Successful executives, accustomed to succeeding at almost everything they do, aren’t used to feeling vulnerable. They suddenly need to adapt to unpredictable challenges that require skills they may not have needed before. And when executives return from maternity leave, they can be particularly prone to feeling out of their depth. 

Transitions may be uncomfortable, but they’re actually necessary for us to move forward.

So what do we count on when we’re deep in the fear, and we’re not sure we can rely on ourselves?

We learn to count on the process. 

Pay attention to what you want this process to be about – for you. 

Ask yourself:

      • What would make this transition meaningful to me, personally and professionally?
      • When I view the transition as temporary, what changes?
      • What pressures am I putting on myself when I’m out of my comfort zone?
      • What evidence do I have that these pressures are necessary or even helpful? 

3. Accept Reality and Melt Imposter Syndrome 

Imposter Syndrome is about believing you should be different than you are.

When you rigidly stick to the idealized version of yourself – the old self – as a model for who you think you should be now, you make yourself ‘less than’. You compare yourself to an earlier version of yourself who is no longer there. 

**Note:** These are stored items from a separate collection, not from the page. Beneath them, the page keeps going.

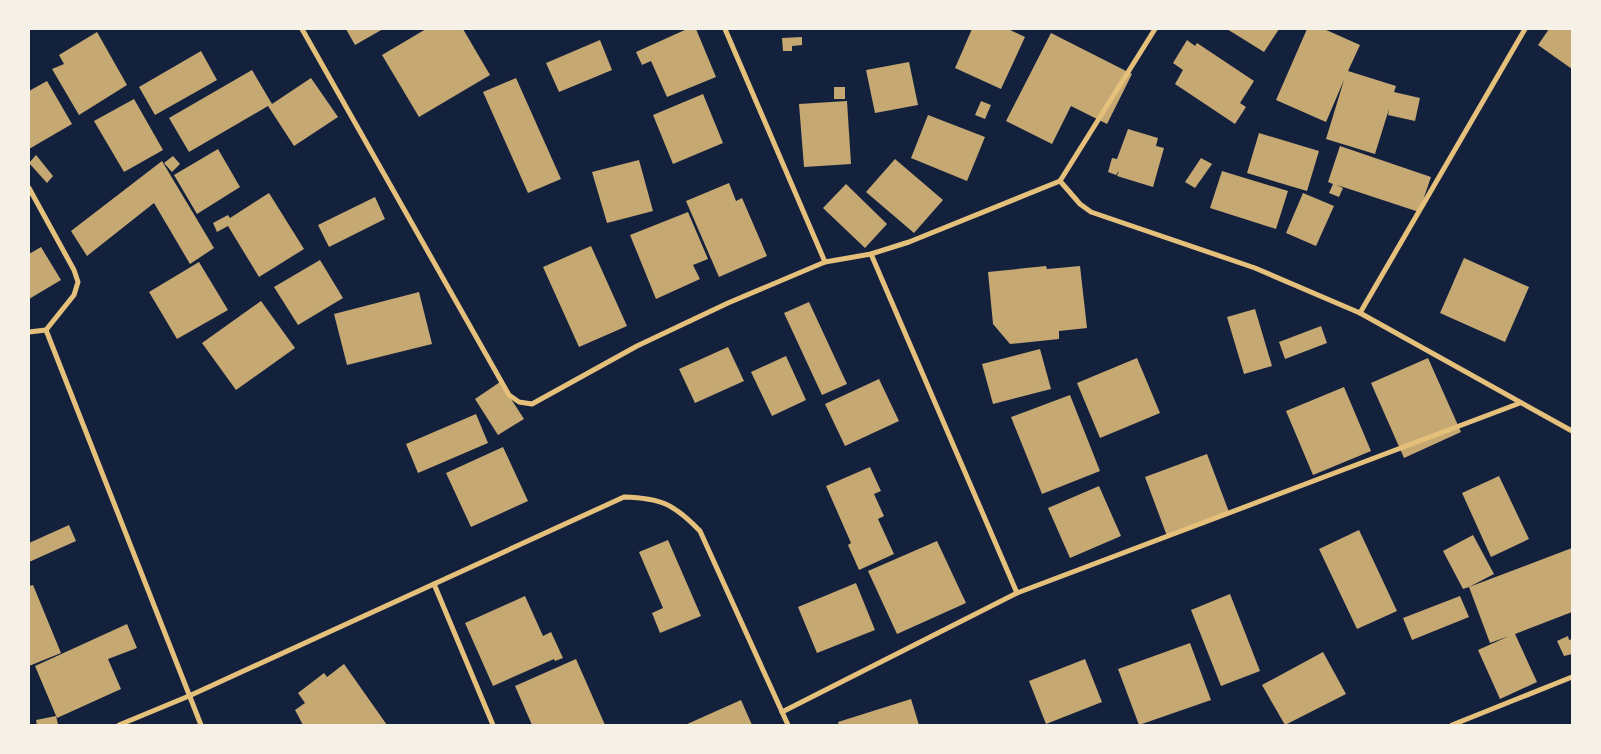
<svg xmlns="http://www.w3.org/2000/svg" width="1601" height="754" font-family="'DM Sans',sans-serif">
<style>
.building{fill:#c6a872}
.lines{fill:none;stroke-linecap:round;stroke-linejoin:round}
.minor{stroke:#e5c07b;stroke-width:5}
</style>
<rect width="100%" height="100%" fill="#14213d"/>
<!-- building -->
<g class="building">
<polygon points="346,29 383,29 355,45"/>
<polygon points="426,29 463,29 490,75 419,117 382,55"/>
<polygon points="687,29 696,29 716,77 667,97 651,61 642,65 636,52"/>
<polygon points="972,29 1008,29 1025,37 1001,89 955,68"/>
<polygon points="1227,29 1279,29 1264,52"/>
<polygon points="1307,29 1324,29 1360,45 1348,71 1396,86 1394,92 1420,98 1415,121 1388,115 1389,109 1375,154 1326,139 1344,80 1326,122 1276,100"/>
<polygon points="1549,29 1572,29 1572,69 1538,45"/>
<polygon points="97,32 127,85 79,115 52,69 64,64 59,55"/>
<polygon points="1051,33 1132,74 1107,124 1071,106 1052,144 1006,121"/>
<polygon points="802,37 802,45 792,46 792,51 783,51 782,38"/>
<polygon points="600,40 612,70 559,92 546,63"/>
<polygon points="1187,40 1195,46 1197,43 1254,81 1240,103 1246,107 1235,124 1175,84 1183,70 1173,63"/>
<polygon points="201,51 217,80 155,115 139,87"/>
<polygon points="909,62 918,105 875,113 866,70"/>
<polygon points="252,70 272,104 311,78 338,117 294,146 268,106 189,152 169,118"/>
<polygon points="516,78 561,179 528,193 483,92"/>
<polygon points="47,81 72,124 29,149 29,91"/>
<rect x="834" y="87" width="11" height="12"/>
<polygon points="703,94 723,143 673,164 653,115"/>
<polygon points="134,99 163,150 124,172 94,121"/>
<polygon points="847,101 851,164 804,167 799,104"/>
<polygon points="981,101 991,105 985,119 975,115"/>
<polygon points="928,115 985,137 967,181 911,158"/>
<polygon points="1128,129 1158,138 1156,146 1164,148 1153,187 1117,176 1119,171 1116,175 1108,172 1112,158 1117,159"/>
<polygon points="1259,133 1319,151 1307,191 1247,173"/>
<polygon points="1340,146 1431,177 1419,212 1337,185 1343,188 1339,197 1329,193 1333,184 1328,182"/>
<polygon points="218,149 240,187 197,214 174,175"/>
<polygon points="36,155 53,176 47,183 29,163"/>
<polygon points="173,156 180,164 172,172 164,163"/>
<polygon points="1201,158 1212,164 1195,188 1185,182"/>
<polygon points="895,159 943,200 914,233 866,192"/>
<polygon points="639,160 653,211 607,223 592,172"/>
<polygon points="162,161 214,248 190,264 154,203 87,256 71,231"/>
<polygon points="1222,171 1288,191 1276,229 1210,208"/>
<polygon points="729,183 736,201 742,198 767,256 719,277 686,201"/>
<polygon points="846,184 887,224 865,248 823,208"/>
<polygon points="269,193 304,249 259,277 228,226 217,232 213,223 228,215 230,218"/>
<polygon points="1303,193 1334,206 1316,246 1286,233"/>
<polygon points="375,197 385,219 329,247 318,225"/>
<polygon points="688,212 708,259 693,265 700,279 656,299 630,235"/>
<polygon points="591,246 627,326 579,347 543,267"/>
<polygon points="41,247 61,280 29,299 29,254"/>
<polygon points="1464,258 1529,287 1505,342 1440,313"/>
<polygon points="320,260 343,298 298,325 274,287"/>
<polygon points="199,262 228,310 177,339 149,292"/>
<polygon points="1046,266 1047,269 1080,266 1087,328 1059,331 1059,339 1010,344 993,324 988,272"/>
<polygon points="419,292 432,344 347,365 334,314"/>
<polygon points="261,301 295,348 236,390 202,343"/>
<polygon points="809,302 847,384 822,395 784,313"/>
<polygon points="1255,309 1272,366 1244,374 1227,317"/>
<polygon points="1321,326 1327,343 1285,359 1279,342"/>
<polygon points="728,347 744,381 695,403 679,369"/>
<polygon points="1040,349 1051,389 993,404 982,364"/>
<polygon points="786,356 806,400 772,416 751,372"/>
<polygon points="1137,358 1160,413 1100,438 1077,383"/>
<polygon points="1428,358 1461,432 1404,458 1371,383"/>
<polygon points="879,379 899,421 845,446 825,404"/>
<polygon points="500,382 524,419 498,435 475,399"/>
<polygon points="1344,387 1371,451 1313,475 1286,411"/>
<polygon points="1070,395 1100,471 1042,494 1011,417"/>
<polygon points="476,414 488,443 418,473 406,444"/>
<polygon points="503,447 528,501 471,527 446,473"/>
<polygon points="1207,454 1229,512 1167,536 1145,477"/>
<polygon points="870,467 881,491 874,494 884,516 878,519 894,554 859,570 848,545 851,543 826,486"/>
<polygon points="1499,476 1529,539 1491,557 1462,493"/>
<polygon points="1099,486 1121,536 1070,558 1048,508"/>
<polygon points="69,525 76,541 29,562 29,543"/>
<polygon points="1359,530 1397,611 1357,629 1319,549"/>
<polygon points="1473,535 1494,574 1469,587 1572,548 1572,612 1515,634 1537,682 1500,699 1478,650 1509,636 1490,643 1469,587 1463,589 1443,551"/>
<polygon points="668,540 701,616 660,633 652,613 663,608 639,552"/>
<polygon points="937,541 966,603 897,634 868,571"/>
<polygon points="856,583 875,630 817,653 798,607"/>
<polygon points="33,585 61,653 29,666 29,586"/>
<polygon points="1230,594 1260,671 1221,686 1191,610"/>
<polygon points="525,596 543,636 551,632 563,658 555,661 554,659 493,686 465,623"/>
<polygon points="1460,596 1469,617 1412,640 1403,618"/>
<polygon points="127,624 137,648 108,659 121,689 57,718 35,666"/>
<polygon points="1568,636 1569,640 1572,639 1572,654 1564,656 1557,641"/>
<polygon points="1190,643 1211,700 1139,725 1118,669"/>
<polygon points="1323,652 1346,694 1285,725 1262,685"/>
<polygon points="576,659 605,725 532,725 515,686"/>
<polygon points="1085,659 1102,702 1046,724 1029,681"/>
<polygon points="344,664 356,681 387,725 303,725 295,710 305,703 298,693 324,673 327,677"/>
<polygon points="911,699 919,725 839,725 838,722"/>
<polygon points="741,700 752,725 685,725"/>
<polygon points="56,716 58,724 37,725 36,720"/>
</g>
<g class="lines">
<!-- minor -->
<g class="minor">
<polyline points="302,29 509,395 519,402 532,404 637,346 728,303 825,262 871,254 909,242 1060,181 1155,29"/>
<polyline points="725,29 825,262"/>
<polyline points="1060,181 1080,204 1091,212 1255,268 1360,313 1572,431"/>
<polyline points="29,188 74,270 78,282 74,295 46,330 201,725"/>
<polyline points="871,254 1017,593 1520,403"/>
<polyline points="1360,313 1525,29"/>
<polyline points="29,332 46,330"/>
<polyline points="434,584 493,725"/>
<polyline points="782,712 1017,593"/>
<path d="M119 725 189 696 624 497C661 498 674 504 700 531L788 725"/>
<polyline points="1452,725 1572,677"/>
</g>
</g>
<!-- border -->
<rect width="1601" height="754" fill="none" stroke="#f6f1e7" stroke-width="60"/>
</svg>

Comparing with your old self (or someone else) implies that you don’t have what it takes. It’s a whisper to yourself that you’re wrong or deficient in some way. 

This belief is not accurate, or you wouldn’t be where you already are. It makes no sense to
believe you should be exactly the way you were before your maternity leave.

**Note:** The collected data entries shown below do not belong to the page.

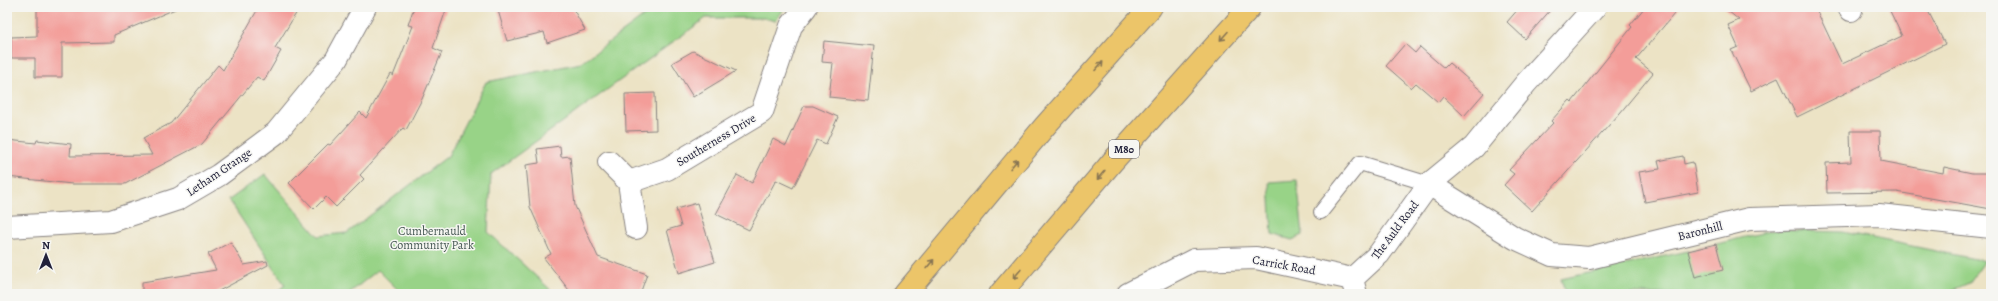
<svg xmlns="http://www.w3.org/2000/svg" width="1998" height="301" font-family="Alegreya,serif">
  <rect width="100%" height="100%" fill="#f6f6f2"/>
  <filter id="ink" filterUnits="userSpaceOnUse"><feTurbulence type="fractalNoise" baseFrequency=".025" numOctaves="2"/><feDisplacementMap in="SourceGraphic" scale="8" xChannelSelector="R" yChannelSelector="G"/><feConvolveMatrix kernelMatrix="1 2 1 2 8 2 1 2 1" color-interpolation-filters="sRGB"/></filter>
  <filter id="wash" filterUnits="userSpaceOnUse"><feTurbulence type="fractalNoise" baseFrequency=".012" numOctaves="4" result="noise"/><feDisplacementMap in="SourceGraphic" scale="16" xChannelSelector="R" yChannelSelector="G"/><feGaussianBlur stdDeviation="0.9" result="paint"/><feColorMatrix in="noise" values="0 0 0 0 0 0 0 0 0 0 0 0 0 0 0 0 0 1.4 0 .05"/><feComposite in="paint" operator="in"/></filter>
  <g filter="url(#wash)">
    <rect width="100%" height="100%" fill="#ece3c5"/>
    <g fill="#98d387" stroke="#5d7a61">
      <polygon points="656,7 785,7 776,21 764,18 706,18 491,174 488,232 555,294 402,294 378,270 348,294 274,294 285,285 229,200 265,174 318,236 347,233 448,156 486,82 581,63"/>
      <polygon points="1297,180 1303,235 1292,240 1272,234 1269,182"/>
      <polygon points="1774,230 1843,232 1985,261 1969,283 1943,294 1566,294 1561,279 1688,251"/>
    </g>
    <g id="blocks">
      <g fill="#f39d99">
        <polygon points="37,7 180,7 114,35 114,42 62,43 62,77 35,77 35,58 11,58 11,37 37,36"/>
        <polygon points="259,7 300,7 275,48 281,51 264,81 257,77 202,144 125,184 72,184 7,177 7,140 36,143 37,140 71,144 70,156 152,155 143,138 171,123 218,65 223,70"/>
        <polygon points="414,7 447,7 433,48 442,52 422,99 406,130 403,128 360,175 364,179 336,207 326,197 314,209 289,183 328,144 330,145 360,112 366,118 390,74 393,76 413,26 408,25"/>
        <polygon points="497,7 572,7 585,30 547,43 544,32 507,41"/>
        <polygon points="1520,7 1553,7 1525,39 1507,22"/>
        <polygon points="1645,7 1680,7 1636,59 1653,73 1620,113 1532,211 1504,185 1514,174 1509,170 1553,123 1551,121 1570,100 1572,102 1632,27 1630,25"/>
        <polygon points="1723,7 1815,7 1842,64 1902,36 1888,7 1926,7 1945,44 1797,117 1778,78 1751,91 1731,50 1738,47 1728,25 1739,20"/>
        <polygon points="824,41 874,46 868,101 829,97 833,63 822,62"/>
        <polygon points="1405,44 1415,53 1420,47 1444,68 1449,63 1484,93 1464,116 1443,96 1438,102 1416,83 1411,88 1386,66"/>
        <polygon points="693,51 736,71 693,97 672,63"/>
        <polygon points="655,93 656,130 626,131 625,94"/>
        <polygon points="804,106 813,106 838,117 826,144 817,140 793,188 776,180 749,230 716,214 737,175 752,183 773,139 786,146"/>
        <polygon points="1850,131 1880,131 1881,161 1943,173 1944,167 1972,173 1991,173 1991,209 1897,192 1827,193 1826,163 1851,162"/>
        <polygon points="560,146 561,157 570,156 575,206 598,257 647,274 640,294 572,294 544,258 551,254 530,207 526,165 539,163 537,149"/>
        <polygon points="1683,156 1684,164 1693,162 1698,192 1645,202 1639,172 1660,169 1658,161"/>
        <polygon points="697,203 715,262 679,273 667,230 681,226 676,209"/>
        <polygon points="231,242 244,265 267,261 268,265 213,294 142,294 142,282 216,270 208,254"/>
        <polygon points="1716,244 1723,270 1695,277 1688,251"/>
      </g>
    </g>
  </g>
  <g filter="url(#ink)">
    <use href="#blocks" fill-opacity="0" stroke="#878280" stroke-width="1"/>
    <g fill="none" stroke-linecap="round" stroke-linejoin="round">
      <defs>
        <polyline id="service" points="1321,212 1360,163 1429,184"/>
        <g id="minor">
          <polyline points="1849,7 1851,10"/>
          <polyline points="609,162 629,182 636,228"/>
          <polyline points="629,182 667,169 762,112 791,26 806,7"/>
          <polyline points="1429,184 1515,238 1552,255 1589,258 1749,219 1879,215 1991,227"/>
          <polyline points="7,227 111,221 178,199 219,175 276,133 336,60 365,7"/>
          <polyline points="1128,294 1194,260 1256,258 1352,279"/>
          <polyline points="1356,294 1352,279 1379,254 1429,184 1474,147 1526,83 1595,7"/>
        </g>
        <g id="motorway">
          <polyline points="905,294 1045,126 1151,7"/>
          <polyline points="1000,294 1113,161 1250,7"/>
        </g>
      </defs>
      <use href="#service" stroke="#878280" stroke-width="16"/>
      <use href="#minor" stroke="#878280" stroke-width="24"/>
      <use href="#motorway" stroke="#878280" stroke-width="24"/>
      <use href="#service" stroke="#fff" stroke-width="14"/>
      <use href="#minor" stroke="#fff" stroke-width="22"/>
      <use href="#motorway" stroke="#ecc569" stroke-width="22"/>
    </g>
    <defs><path id="oneway-shaft" d="M-6 0H5M1.5-3L5.5 0L1.5 3" fill="none" stroke-width="1.6" stroke-linecap="round" stroke-linejoin="round"/></defs>
    <g stroke="#877452">
      <use href="#oneway-shaft" transform="translate(1224 36) rotate(132)"/>
      <use href="#oneway-shaft" transform="translate(1099 66) rotate(-48)"/>
      <use href="#oneway-shaft" transform="translate(1014 164) rotate(-50)"/>
      <use href="#oneway-shaft" transform="translate(1101 175) rotate(130)"/>
      <use href="#oneway-shaft" transform="translate(930 264) rotate(-50)"/>
      <use href="#oneway-shaft" transform="translate(1017 274) rotate(130)"/>
    </g>
  </g>
  <g text-anchor="middle" stroke-width="3" stroke-linejoin="round" paint-order="stroke">
    <rect fill="#f6f6f2" stroke="#626272" stroke-width="1" x="1109" y="140" width="30" height="18" rx="3"/>
    <g font-size="11" font-weight="bold" fill="#22223b">
      <text x="1124" y="153">M80</text>
    </g>
    <g font-size="12" fill="#22223b" stroke="#f6f6f2">
      <text transform="translate(716 140) rotate(-31)" y="4">Southerness Drive</text>
      <text transform="translate(219 172) rotate(-34)" y="4">Letham Grange</text>
      <text transform="translate(1395 230) rotate(-53)" y="4">The Auld Road</text>
      <text transform="translate(1700 231) rotate(-14)" y="4">Baronhill</text>
      <text transform="translate(1284 265) rotate(10)" y="4">Carrick Road</text>
    </g>
    <g font-size="12" fill="#455752" stroke="#f6f6f2">
      <text x="432" y="235">Cumbernauld<tspan x="432" dy="14">Community Park</tspan></text>
    </g>
  </g>
  <rect width="1998" height="301" fill="none" stroke="#f6f6f2" stroke-width="24"/>
  <g transform="translate(46 255)" stroke="#f6f6f2" stroke-width="3" paint-order="stroke">
  <path d="M0-3L7 15L0 10L-7 15Z" fill="#22223b"/>
  <text y="-6" font-size="11" font-weight="bold" text-anchor="middle" fill="#22223b">N</text>
  </g>
</svg>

As you prepare to go back to work, your first step is to radically accept that things are different. 

Your reality is different.  

Accepting reality as it is will keep your mood neutral and your anxiety down. Neutrality will help you focus and adapt more easily. 

Ask yourself:

      • How can I remember that my fear (of not being enough) is just a feeling?
      • How can I remember that comparing myself to others will make me feel ‘less than’?
      • How do I want to remember that I’m courageous for navigating out of my comfort zone?
      • What part of myself can I count on the most?

4. Boost your Confidence

Every risk you’ve taken in your life so far has boosted your confidence. This period is no different – even though everything feels so daunting.

If confidence is built by stepping out of your comfort zone, then you’re already doing that. 

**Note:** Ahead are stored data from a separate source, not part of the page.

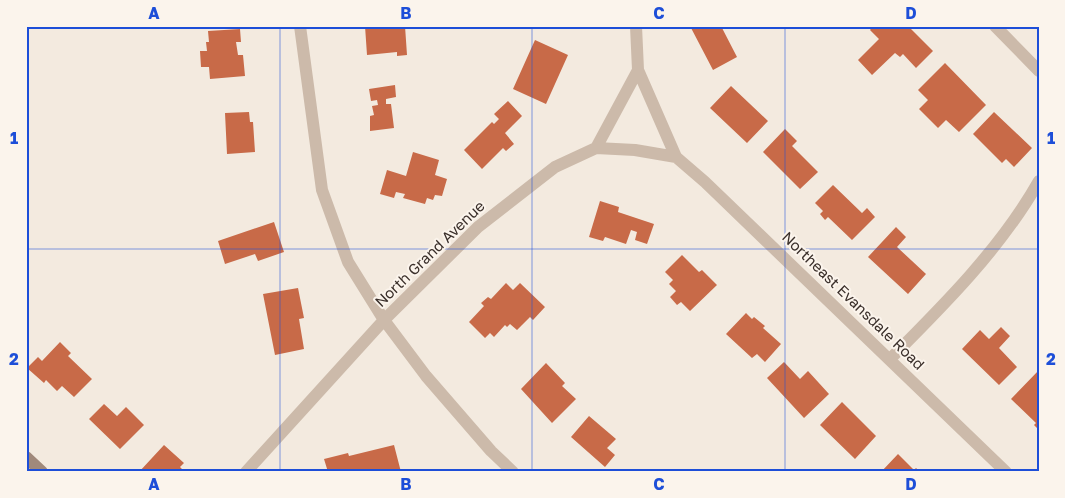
<svg xmlns="http://www.w3.org/2000/svg" width="1065" height="498" font-family="'Golos Text',sans-serif">
<style>
.building{fill:#c86a48}
.lines{fill:none;stroke-linecap:round;stroke-linejoin:round}
.street{stroke:#ccbaaa;stroke-width:12}
.secondary{stroke:#a0897b;stroke-width:12}
.grid{fill:none;stroke:#1d4ed8;stroke-width:1;stroke-opacity:0.55}
.labels{text-anchor:middle;stroke-width:4;stroke-linejoin:round;paint-order:stroke}
.street-label{font-size:15px;fill:#3a2f2a;stroke:#fbf4ec}
.neatline{fill:none;stroke:#1d4ed8;stroke-width:2}
.grid-label{font-size:16px;text-anchor:middle;font-weight:bold;fill:#1d4ed8}
</style>
<rect width="100%" height="100%" fill="#f3eadf"/>
<path class="building" d="M365,26h40l2,29 -10,1v-4l-30,3z
M690,26h31l16,31 -24,13z
M873,26h35l25,25 -17,17 -13,-14 -3,3 -5,-4 -23,22 -14,-15 21,-21 -9,-9z
M240,29l1,13h-5l2,13h5l2,21 -35,3 -1,-12h-8l-1,-16h7l-1,-9h3l-1,-11z
M535,40l33,15 -22,49 -33,-15z
M945,63l41,42 -27,27 -13,-12 -8,8 -19,-19 9,-9 -10,-10z
M395,85l1,12 -10,2v5h5l3,24 -24,3v-15l4,-1 -2,-9 6,-1 -1,-5 -6,1 -2,-12z
M731,86l37,35 -21,22 -37,-35z
M508,101l14,15 -17,17 9,11 -8,7 -3,-3 -21,21 -18,-19 28,-28 2,2 5,-5 -5,-5z
M249,112l1,10h3l2,30 -28,2 -2,-41z
M994,112l38,36 -18,19 -8,-8 -4,4 -29,-29z
M785,129l12,12 -5,5 26,26 -18,17 -37,-37z
M413,152l26,8 -4,15 12,4 -5,17 -7,-1 -2,5 -6,-2 -2,6 -22,-6 2,-4 -9,-2 -2,6 -14,-4 7,-24 19,6z
M833,185l29,28 5,-5 8,9 -23,23 -24,-23 -3,3 -5,-6 3,-3 -8,-8z
M600,201l19,6 -1,5 36,12 -7,20 -12,-4 2,-8 -6,-2 -5,14 -21,-7 -2,4 -14,-4z
M274,222l10,30 -26,9 -3,-7 -30,10 -7,-23z
M896,227l10,10 -9,10 29,27 -18,20 -40,-37z
M682,255l17,17 3,-2 15,15 -27,26 -9,-9 -4,3 -7,-8 6,-6 -7,-7 4,-4 -8,-8z
M506,283l7,7 7,-7 25,24 -12,13 -3,-3 -13,13 -7,-6 -3,3 -2,-2 -11,12 -4,-4 -5,5 -16,-16 15,-16 -3,-3 7,-6 3,2z
M298,288l6,30 -5,1 5,30 -29,6 -12,-61z
M746,313l6,6 2,-2 11,9 -2,2 18,16 -16,18 -8,-8 -5,4 -26,-24z
M1001,327l9,9 -11,12 18,19 -18,18 -37,-36 18,-19 9,9z
M60,342l11,11 -3,3 24,23 -18,18 -12,-11 -5,5 -11,-11 -2,3 -17,-15 11,-11 4,4z
M784,362l16,17 8,-8 21,23 -25,24 -37,-40z
M546,363l19,20 -3,3 14,13 -24,24 -31,-34z
M1039,370v60l-5,-5 2,-2 -25,-24z
M842,402l34,34 -21,23 -35,-34z
M104,404l13,12 9,-9 18,18 -24,24 -31,-30z
M589,416l27,23 -9,9 8,7 -10,12 -34,-30z
M164,445l20,18 -4,4 5,5h-46z
M394,445l7,27h-73l-4,-13 24,-6 1,3z
M898,454l16,16 2,-2 4,4h-39z"/>
<g class="lines">
<path class="street" d="M300,26l22,164 26,72 36,58 42,56 65,75 22,21
M636,26l2,44 38,87 29,25 301,290
M995,26l44,45
M596,148l39,2 41,7
M890,359c54,-54 111,-111 149,-178
M246,472l138,-152 94,-93 77,-60 41,-19 42,-78"/>
<path class="secondary" d="M26,457l16,15"/>
</g>
<path class="grid" d="M280,26v446M532,26v446M785,26v446M26,249h1013"/>
<g class="labels">
<g class="street-label">
<text transform="translate(430 254) rotate(-44)" y="5">North Grand Avenue</text>
<text transform="translate(853 301) rotate(44)" y="5">Northeast Evansdale Road</text>
</g>
</g>
<rect width="1065" height="498" fill="none" stroke="#fbf4ec" stroke-width="55"/>
<rect x="28" y="28" width="1010" height="442" class="neatline"/>
<g class="grid-label">
<text x="154" y="19">A</text>
<text x="406" y="19">B</text>
<text x="659" y="19">C</text>
<text x="911" y="19">D</text>
<text x="14" y="144">1</text>
<text x="1051" y="144">1</text>
<text x="14" y="365">2</text>
<text x="1051" y="365">2</text>
<text x="154" y="490">A</text>
<text x="406" y="490">B</text>
<text x="659" y="490">C</text>
<text x="911" y="490">D</text>
</g>
</svg>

The first day you return to work will test your heart, your focus, and your ability to balance new priorities.   

Recognize that your choice to return to work is courageous, even if it didn’t feel like much of a choice. The day you show up, you’ve already committed to testing out your adaptability and your capacity to learn at a time when you’re exhausted. Acknowledge that.

Paying attention to all the little (scary) steps you take is a powerful way to build your self-esteem and self-confidence. 

On the way home from your first day back, say to yourself, “I did it. I did it!”

Notice everywhere you’re stretching. 

It may be in asking for help at home or at work. It may be in your level of organization to ensure you have everything you need for each day. Your stretch may also include leaning into your emotions. Feeling them. Naming them. Rolling with them. 

And maybe your stretch will be about accepting that none of this will be perfect!

Pay close attention to everything you do that you never thought you could do before – no matter how small. Celebrate.

Ask yourself:

      • What am I most proud of in this new phase of my life?
      • What am I willing to do to make space for celebrating my small wins?
      • What did I do today that felt hard, but I did it anyway?

5. Practice letting go

      • Let go of who you think you should be.
      • Let go of unrealistic expectations.
      • Let go of comparing yourself.
      • Let go of identifying yourself with today’s challenges.

Instead:

    • Embrace the process for becoming a more evolved version of yourself.
    • Embrace self-compassion as a powerful leadership tool.
    • Embrace every hiccup as an opportunity to refine your support systems.
    • Embrace the idea of you as a  perfect example of opportunity in process.